◆ DIRECTIONS FOR THIS TASK ◆
Print all of the data below exactly as it appears, leaving out every image.

DATA Start Marker

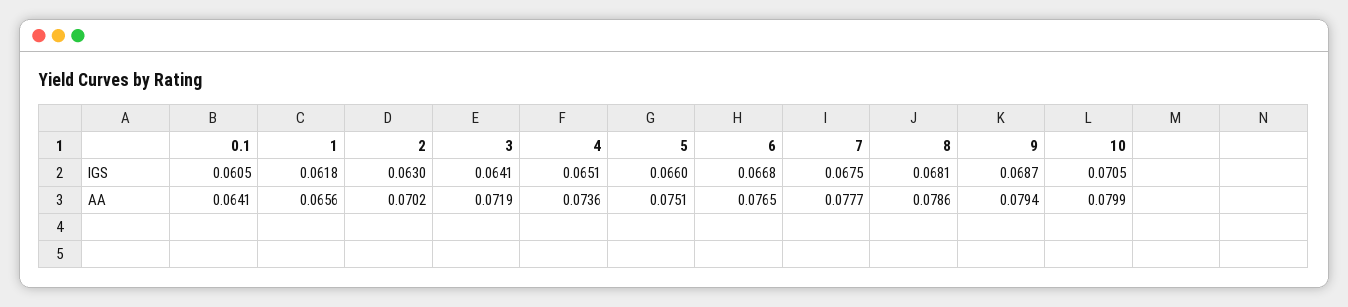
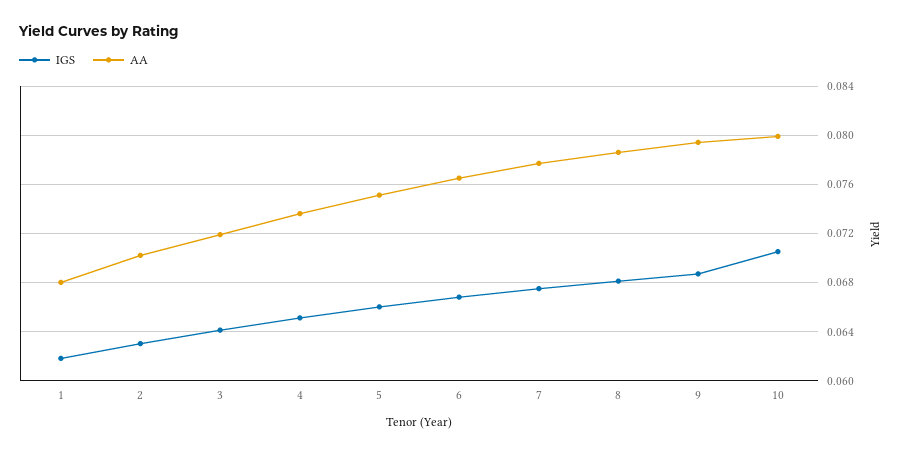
IGS, 0.1: 0.0605 -> none
AA, 0.1: 0.0641 -> none
AA, 1: 0.0656 -> 0.068

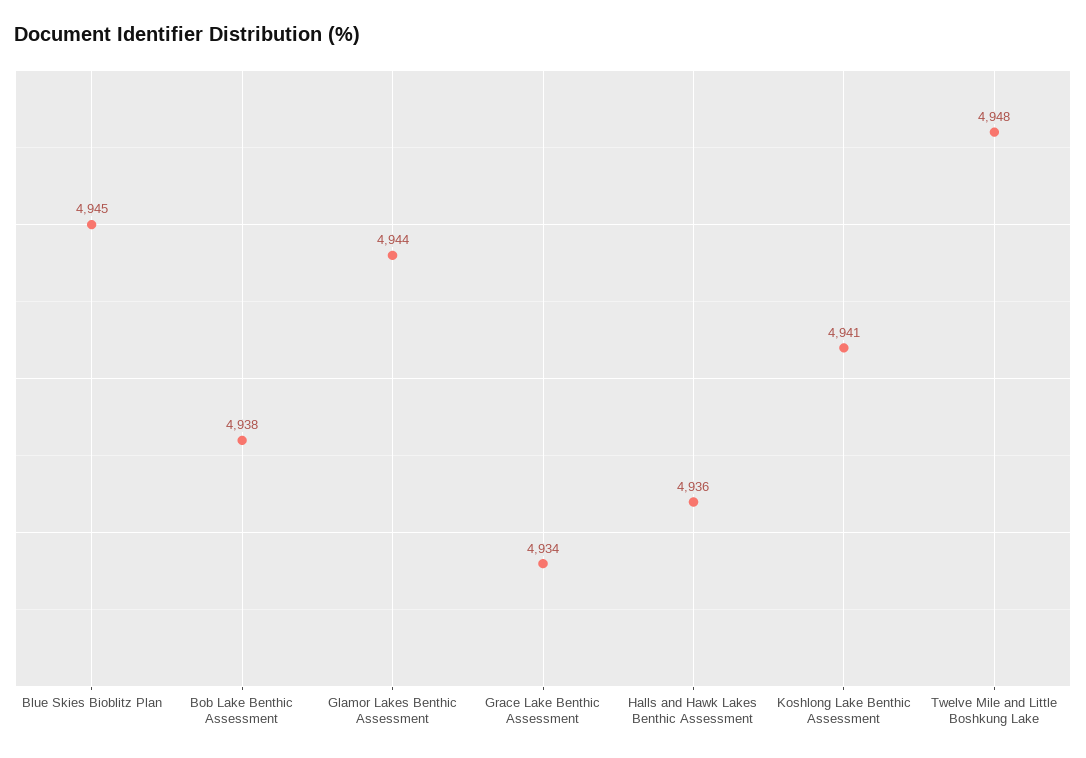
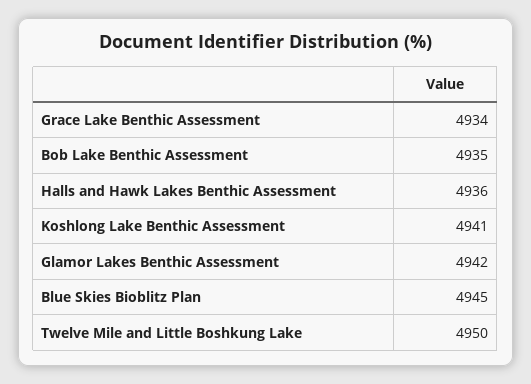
Bob Lake Benthic Assessment: 4938 -> 4935
Glamor Lakes Benthic Assessment: 4944 -> 4942
Twelve Mile and Little Boshkung Lake: 4948 -> 4950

DATA End Marker

◆ ANSWER AREA ◆
IGS, 0.1: 0.0605 -> none
AA, 0.1: 0.0641 -> none
AA, 1: 0.0656 -> 0.068

Bob Lake Benthic Assessment: 4938 -> 4935
Glamor Lakes Benthic Assessment: 4944 -> 4942
Twelve Mile and Little Boshkung Lake: 4948 -> 4950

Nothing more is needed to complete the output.